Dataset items
########################################

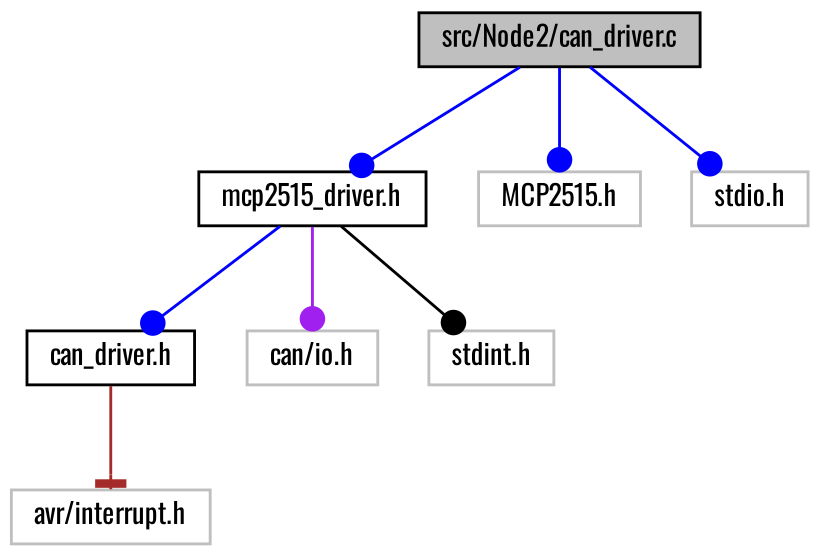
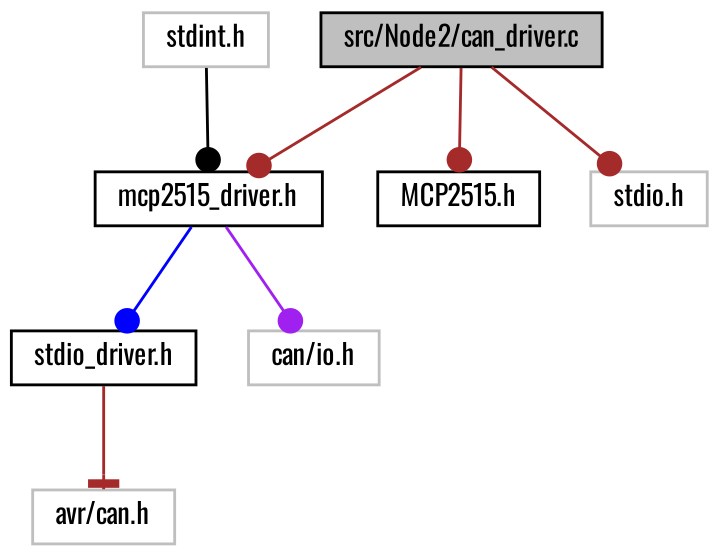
  digraph {
    fontname=Oswald
    node [color=black fillcolor=white fontname=Oswald fontsize=10 shape=record style=filled]
    edge [arrowhead=dot color=brown fontname=Oswald fontsize=10 labelfontname=Helvetica labelfontsize=10 style=solid]
    n1 [fillcolor=grey75 fontcolor=black height=0.2 label="src/Node2/can_driver.c" width=0.4]
    n2 [height=0.2 label="mcp2515_driver.h" width=0.4]
-   n3 [color=grey75 height=0.2 label="MCP2515.h" width=0.4]
+   n3 [height=0.2 label="MCP2515.h" width=0.4]
    n4 [color=grey75 height=0.2 label="stdio.h" width=0.4]
-   n5 [height=0.2 label="can_driver.h" width=0.4]
-   n6 [color=grey75 height=0.2 label="avr/interrupt.h" width=0.4]
+   n5 [height=0.2 label="stdio_driver.h" width=0.4]
+   n6 [color=grey75 height=0.2 label="avr/can.h" width=0.4]
    n7 [color=grey75 height=0.2 label="can/io.h" width=0.4]
    n8 [color=grey75 height=0.2 label="stdint.h" width=0.4]
-   n1 -> n2 [color=blue]
-   n1 -> n3 [color=blue]
-   n1 -> n4 [color=blue]
+   n1 -> n2
+   n1 -> n3
+   n1 -> n4
    n2 -> n5 [color=blue]
    n2 -> n7 [color=purple]
-   n2 -> n8 [color=black]
+   n8 -> n2 [color=black]
    n5 -> n6 [arrowhead=tee]
  }
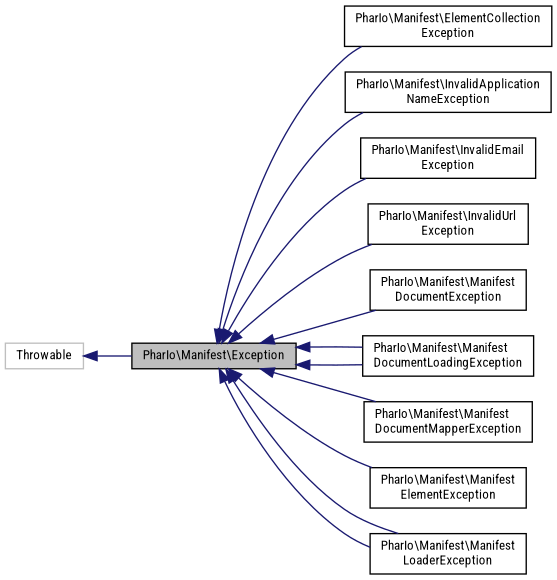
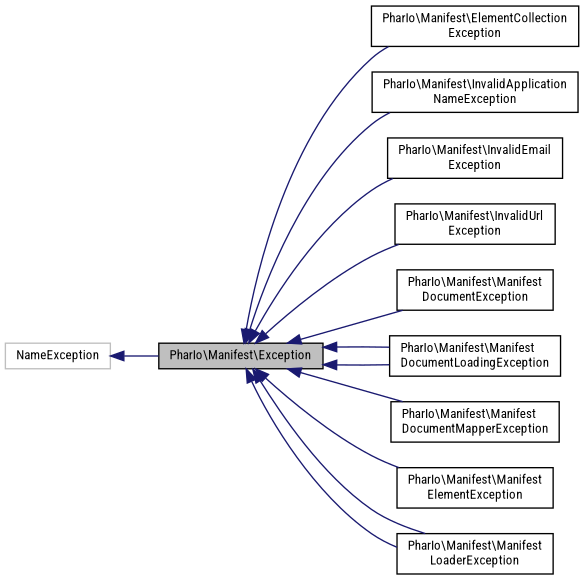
  digraph {
    rankdir=LR
    fontname="Roboto Condensed"
    node [color=black fillcolor=white fontname="Roboto Condensed" fontsize=10 shape=record style=filled]
    edge [color=midnightblue dir=back fontname="Roboto Condensed" fontsize=10 labelfontname=Helvetica labelfontsize=10 style=solid]
    n1 [fillcolor=grey75 fontcolor=black height=0.2 label="PharIo\\Manifest\\Exception" width=0.4]
    n2 [height=0.2 label="PharIo\\Manifest\\ElementCollection\lException" width=0.4]
    n3 [height=0.2 label="PharIo\\Manifest\\InvalidApplication\lNameException" width=0.4]
    n4 [height=0.2 label="PharIo\\Manifest\\InvalidEmail\lException" width=0.4]
    n5 [height=0.2 label="PharIo\\Manifest\\InvalidUrl\lException" width=0.4]
    n6 [height=0.2 label="PharIo\\Manifest\\Manifest\lDocumentException" width=0.4]
    n7 [height=0.2 label="PharIo\\Manifest\\Manifest\lDocumentLoadingException" width=0.4]
    n8 [height=0.2 label="PharIo\\Manifest\\Manifest\lDocumentMapperException" width=0.4]
    n9 [height=0.2 label="PharIo\\Manifest\\Manifest\lElementException" width=0.4]
    n10 [height=0.2 label="PharIo\\Manifest\\Manifest\lLoaderException" width=0.4]
-   n11 [color=grey75 height=0.2 label=Throwable width=0.4]
+   n11 [color=grey75 height=0.2 label=NameException width=0.4]
    n1 -> n2
    n1 -> n3
    n1 -> n4
    n1 -> n5
    n1 -> n6
    n1 -> n7
    n1 -> n7
    n1 -> n8
    n1 -> n9
    n1 -> n10
    n1 -> n10
    n11 -> n1
  }
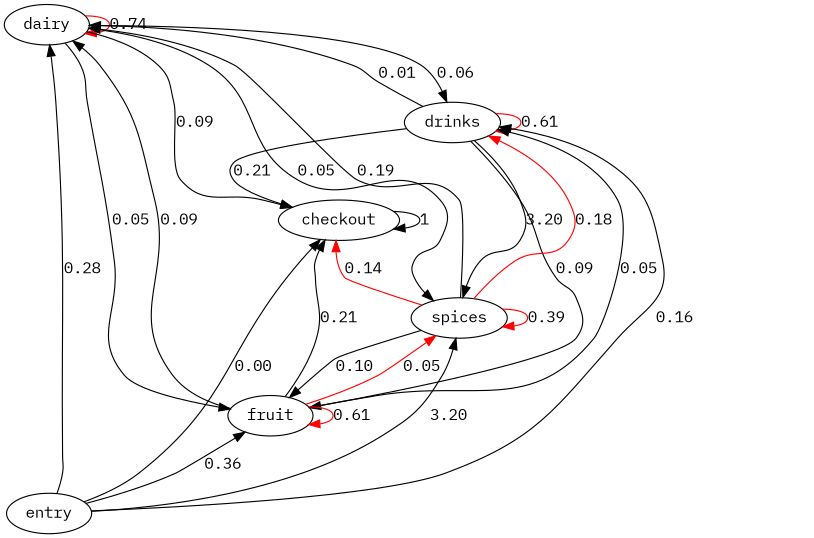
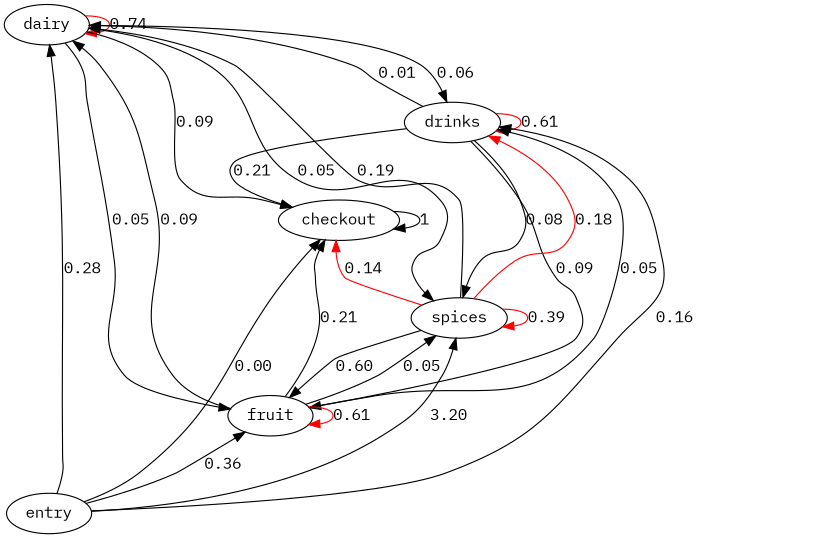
  digraph {
    fontname="IBM Plex Mono"
    node [fontname="IBM Plex Mono"]
    edge [fontname="IBM Plex Mono" weight=0]
    dairy
    drinks
    entry
    fruit
    spices
    checkout
    dairy -> dairy [color=red label=0.74 weight=0.74]
    dairy -> drinks [label=0.06 weight=0.06]
    dairy -> entry [label=0 style=invis]
    dairy -> fruit [label=0.05 weight=0.05]
    dairy -> spices [label=0.05 weight=0.05]
    dairy -> checkout [label=0.09 weight=0.09]
    drinks -> dairy [label=0.01 weight=0.01]
    drinks -> drinks [color=red label=0.61 weight=0.61]
    drinks -> entry [label=0 style=invis]
    drinks -> fruit [label=0.09 weight=0.09]
-   drinks -> spices [label=3.20 weight=0.08]
+   drinks -> spices [label=0.08 weight=0.08]
    drinks -> checkout [label=0.21 weight=0.21]
    entry -> dairy [label=0.28 weight=0.28]
    entry -> drinks [label=0.16 weight=0.16]
    entry -> entry [label=0 style=invis]
    entry -> fruit [label=0.36 weight=0.36]
    entry -> spices [label=3.20 weight=0.20]
    entry -> checkout [label=0.00 weight=0.00]
    fruit -> dairy [label=0.09 weight=0.09]
    fruit -> drinks [label=0.05 weight=0.05]
    fruit -> entry [label=0 style=invis]
    fruit -> fruit [color=red label=0.61 weight=0.61]
-   fruit -> spices [label=0.05 weight=0.05 color=red]
+   fruit -> spices [label=0.05 weight=0.05]
    fruit -> checkout [label=0.21 weight=0.21]
    spices -> dairy [label=0.19 weight=0.19]
    spices -> drinks [color=red label=0.18 weight=0.18]
    spices -> entry [label=0 style=invis]
-   spices -> fruit [label=0.10 weight=0.10]
+   spices -> fruit [label=0.60 weight=0.10]
    spices -> spices [color=red label=0.39 weight=0.39]
    spices -> checkout [color=red label=0.14 weight=0.14]
    checkout -> dairy [label=0 style=invis]
    checkout -> drinks [label=0 style=invis]
    checkout -> entry [label=0 style=invis]
    checkout -> fruit [label=0 style=invis]
    checkout -> spices [label=0 style=invis]
    checkout -> checkout [label=1 weight=1]
  }
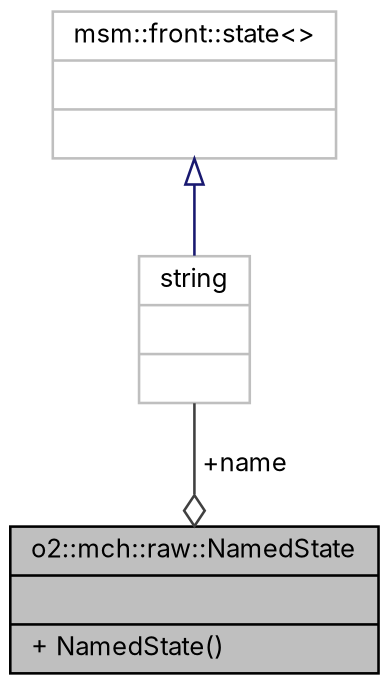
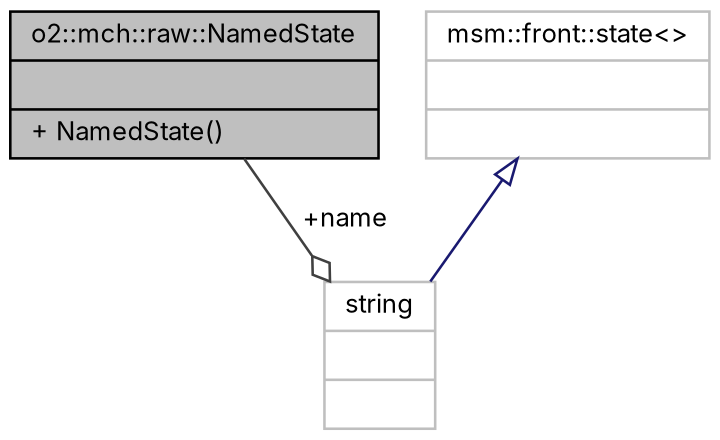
  digraph {
    fontname=Inter
    node [color=grey75 fontname=Inter fontsize=10 shape=record]
    edge [fontname=Inter fontsize=10 labelfontname=Helvetica labelfontsize=10 style=solid]
    n1 [color=black fillcolor=grey75 fontcolor=black height=0.2 label="{o2::mch::raw::NamedState\n||+ NamedState()\l}" style=filled width=0.4]
    n2 [height=0.2 label="{msm::front::state\<\>\n||}" width=0.4]
    n3 [height=0.2 label="{string\n||}" width=0.4]
    n2 -> n3 [arrowtail=onormal color=midnightblue dir=back]
-   n3 -> n1 [arrowhead=odiamond color=grey25 label=" +name"]
+   n1 -> n3 [arrowhead=odiamond color=grey25 label=" +name"]
  }
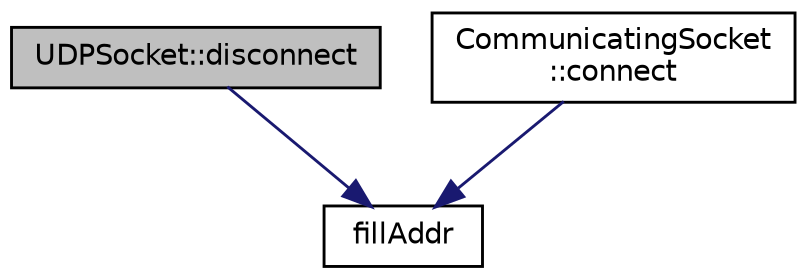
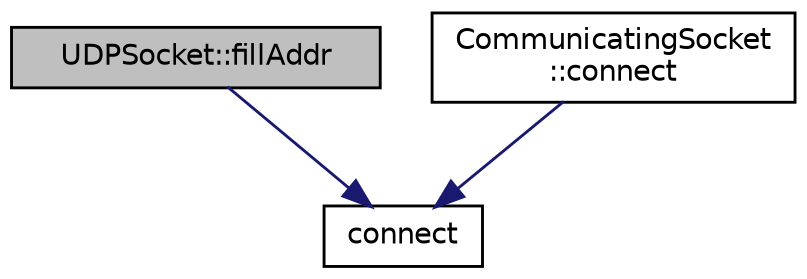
  digraph {
    rankdir=TB
    node [color=black fillcolor=white fontname=Helvetica fontsize=10 shape=record style=filled]
    edge [color=midnightblue fontname=Helvetica fontsize=10 labelfontname=Helvetica labelfontsize=10 style=solid]
-   n1 [fillcolor=grey75 fontcolor=black height=0.2 label="UDPSocket::disconnect" width=0.4]
-   n2 [height=0.2 label=fillAddr width=0.4]
+   n1 [fillcolor=grey75 fontcolor=black height=0.2 label="UDPSocket::fillAddr" width=0.4]
+   n2 [height=0.2 label=connect width=0.4]
    n3 [height=0.2 label="CommunicatingSocket\l::connect" width=0.4]
    n1 -> n2
    n3 -> n2
  }
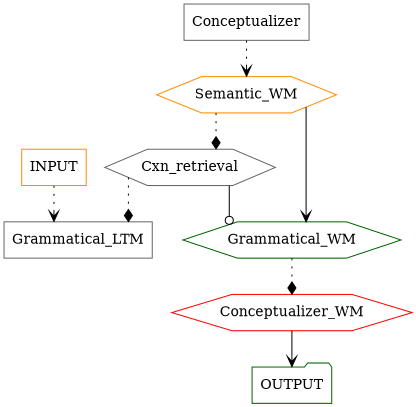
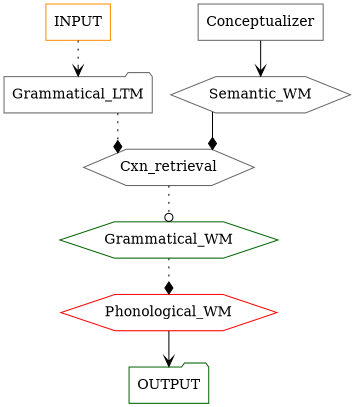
  digraph {
    fontname=consolas
    rankdir=TB
    splines=ortho
    node [color=gray40 shape=hexagon fillcolor=white style=filled]
    edge [arrowhead=vee style=dotted]
    n1 [color=darkorange label=INPUT shape=box fillcolor="" style=""]
-   n2 [label=Grammatical_LTM shape=box]
+   n2 [label=Grammatical_LTM shape=folder]
    n3 [label=Conceptualizer shape=box]
-   n4 [color=darkorange label=Semantic_WM]
+   n4 [label=Semantic_WM]
    n5 [color=darkgreen label=OUTPUT shape=folder fillcolor="" style=""]
    n6 [color=darkgreen label=Grammatical_WM]
    n7 [label=Cxn_retrieval]
-   n8 [color=red label=Conceptualizer_WM]
+   n8 [color=red label=Phonological_WM]
    n1 -> n2
-   n7 -> n2 [arrowhead=diamond]
-   n3 -> n4
-   n4 -> n6 [style=solid]
-   n4 -> n7 [arrowhead=diamond]
+   n2 -> n7 [arrowhead=diamond]
+   n3 -> n4 [style=solid]
+   n4 -> n7 [arrowhead=diamond style=solid]
    n6 -> n8 [arrowhead=diamond]
-   n7 -> n6 [arrowhead=odot style=solid]
+   n7 -> n6 [arrowhead=odot]
    n8 -> n5 [style=solid]
  }
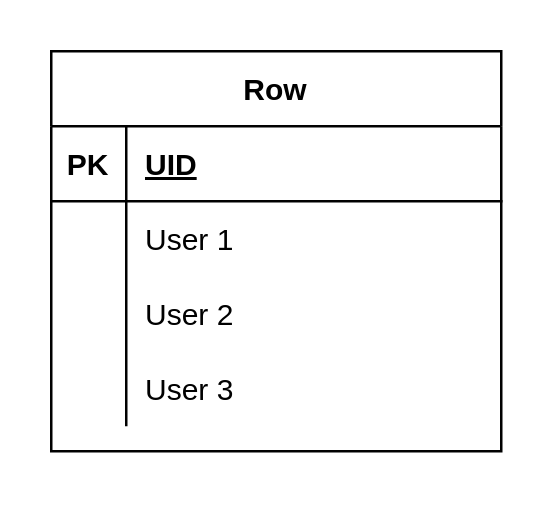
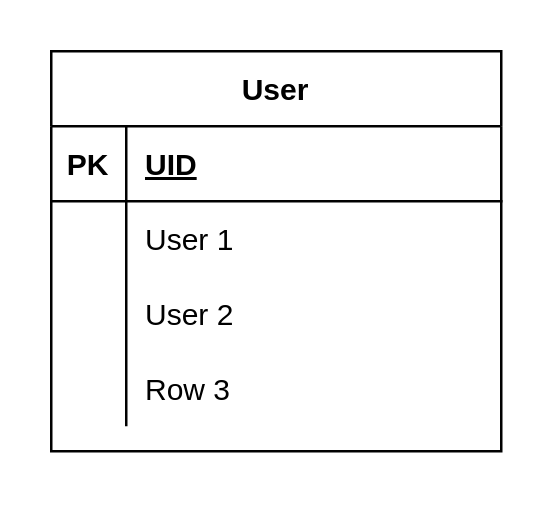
  <mxCell id="0" />
  <mxCell id="1" parent="0" />
- <mxCell id="2" value="Row" style="shape=table;startSize=30;container=1;collapsible=1;childLayout=tableLayout;fixedRows=1;rowLines=0;fontStyle=1;align=center;resizeLast=1;" vertex="1" parent="1"><mxGeometry x="20" y="20" width="180" height="160" as="geometry" /></mxCell>
+ <mxCell id="2" value="User" style="shape=table;startSize=30;container=1;collapsible=1;childLayout=tableLayout;fixedRows=1;rowLines=0;fontStyle=1;align=center;resizeLast=1;" vertex="1" parent="1"><mxGeometry x="20" y="20" width="180" height="160" as="geometry" /></mxCell>
  <mxCell id="3" value="" style="shape=tableRow;horizontal=0;startSize=0;swimlaneHead=0;swimlaneBody=0;fillColor=none;collapsible=0;dropTarget=0;points=[[0,0.5],[1,0.5]];portConstraint=eastwest;top=0;left=0;right=0;bottom=1;" vertex="1" parent="2"><mxGeometry y="30" width="180" height="30" as="geometry" /></mxCell>
  <mxCell id="4" value="PK" style="shape=partialRectangle;connectable=0;fillColor=none;top=0;left=0;bottom=0;right=0;fontStyle=1;overflow=hidden;" vertex="1" parent="3"><mxGeometry width="30" height="30" as="geometry"><mxRectangle width="30" height="30" as="alternateBounds" /></mxGeometry></mxCell>
  <mxCell id="5" value="UID" style="shape=partialRectangle;connectable=0;fillColor=none;top=0;left=0;bottom=0;right=0;align=left;spacingLeft=6;fontStyle=5;overflow=hidden;" vertex="1" parent="3"><mxGeometry x="30" width="150" height="30" as="geometry"><mxRectangle width="150" height="30" as="alternateBounds" /></mxGeometry></mxCell>
  <mxCell id="6" value="" style="shape=tableRow;horizontal=0;startSize=0;swimlaneHead=0;swimlaneBody=0;fillColor=none;collapsible=0;dropTarget=0;points=[[0,0.5],[1,0.5]];portConstraint=eastwest;top=0;left=0;right=0;bottom=0;" vertex="1" parent="2"><mxGeometry y="60" width="180" height="30" as="geometry" /></mxCell>
  <mxCell id="7" value="" style="shape=partialRectangle;connectable=0;fillColor=none;top=0;left=0;bottom=0;right=0;editable=1;overflow=hidden;" vertex="1" parent="6"><mxGeometry width="30" height="30" as="geometry"><mxRectangle width="30" height="30" as="alternateBounds" /></mxGeometry></mxCell>
  <mxCell id="8" value="User 1" style="shape=partialRectangle;connectable=0;fillColor=none;top=0;left=0;bottom=0;right=0;align=left;spacingLeft=6;overflow=hidden;" vertex="1" parent="6"><mxGeometry x="30" width="150" height="30" as="geometry"><mxRectangle width="150" height="30" as="alternateBounds" /></mxGeometry></mxCell>
  <mxCell id="9" value="" style="shape=tableRow;horizontal=0;startSize=0;swimlaneHead=0;swimlaneBody=0;fillColor=none;collapsible=0;dropTarget=0;points=[[0,0.5],[1,0.5]];portConstraint=eastwest;top=0;left=0;right=0;bottom=0;" vertex="1" parent="2"><mxGeometry y="90" width="180" height="30" as="geometry" /></mxCell>
  <mxCell id="10" value="" style="shape=partialRectangle;connectable=0;fillColor=none;top=0;left=0;bottom=0;right=0;editable=1;overflow=hidden;" vertex="1" parent="9"><mxGeometry width="30" height="30" as="geometry"><mxRectangle width="30" height="30" as="alternateBounds" /></mxGeometry></mxCell>
  <mxCell id="11" value="User 2" style="shape=partialRectangle;connectable=0;fillColor=none;top=0;left=0;bottom=0;right=0;align=left;spacingLeft=6;overflow=hidden;" vertex="1" parent="9"><mxGeometry x="30" width="150" height="30" as="geometry"><mxRectangle width="150" height="30" as="alternateBounds" /></mxGeometry></mxCell>
  <mxCell id="12" value="" style="shape=tableRow;horizontal=0;startSize=0;swimlaneHead=0;swimlaneBody=0;fillColor=none;collapsible=0;dropTarget=0;points=[[0,0.5],[1,0.5]];portConstraint=eastwest;top=0;left=0;right=0;bottom=0;" vertex="1" parent="2"><mxGeometry y="120" width="180" height="30" as="geometry" /></mxCell>
  <mxCell id="13" value="" style="shape=partialRectangle;connectable=0;fillColor=none;top=0;left=0;bottom=0;right=0;editable=1;overflow=hidden;" vertex="1" parent="12"><mxGeometry width="30" height="30" as="geometry"><mxRectangle width="30" height="30" as="alternateBounds" /></mxGeometry></mxCell>
- <mxCell id="14" value="User 3" style="shape=partialRectangle;connectable=0;fillColor=none;top=0;left=0;bottom=0;right=0;align=left;spacingLeft=6;overflow=hidden;" vertex="1" parent="12"><mxGeometry x="30" width="150" height="30" as="geometry"><mxRectangle width="150" height="30" as="alternateBounds" /></mxGeometry></mxCell>
+ <mxCell id="14" value="Row 3" style="shape=partialRectangle;connectable=0;fillColor=none;top=0;left=0;bottom=0;right=0;align=left;spacingLeft=6;overflow=hidden;" vertex="1" parent="12"><mxGeometry x="30" width="150" height="30" as="geometry"><mxRectangle width="150" height="30" as="alternateBounds" /></mxGeometry></mxCell>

########################################

The problem: Copy out everything from the start of the data down through the line containing "n3 [color=grey75 height=0.2", that line included. Leave the pictures out of your answer.

Solution:
  digraph {
    fontname=Oswald
    node [color=black fillcolor=white fontname=Oswald fontsize=10 shape=record style=filled]
    edge [arrowhead=dot color=brown fontname=Oswald fontsize=10 labelfontname=Helvetica labelfontsize=10 style=solid]
    n1 [fillcolor=grey75 fontcolor=black height=0.2 label="src/Node2/can_driver.c" width=0.4]
    n2 [height=0.2 label="mcp2515_driver.h" width=0.4]
-   n3 [color=grey75 height=0.2 label="MCP2515.h" width=0.4]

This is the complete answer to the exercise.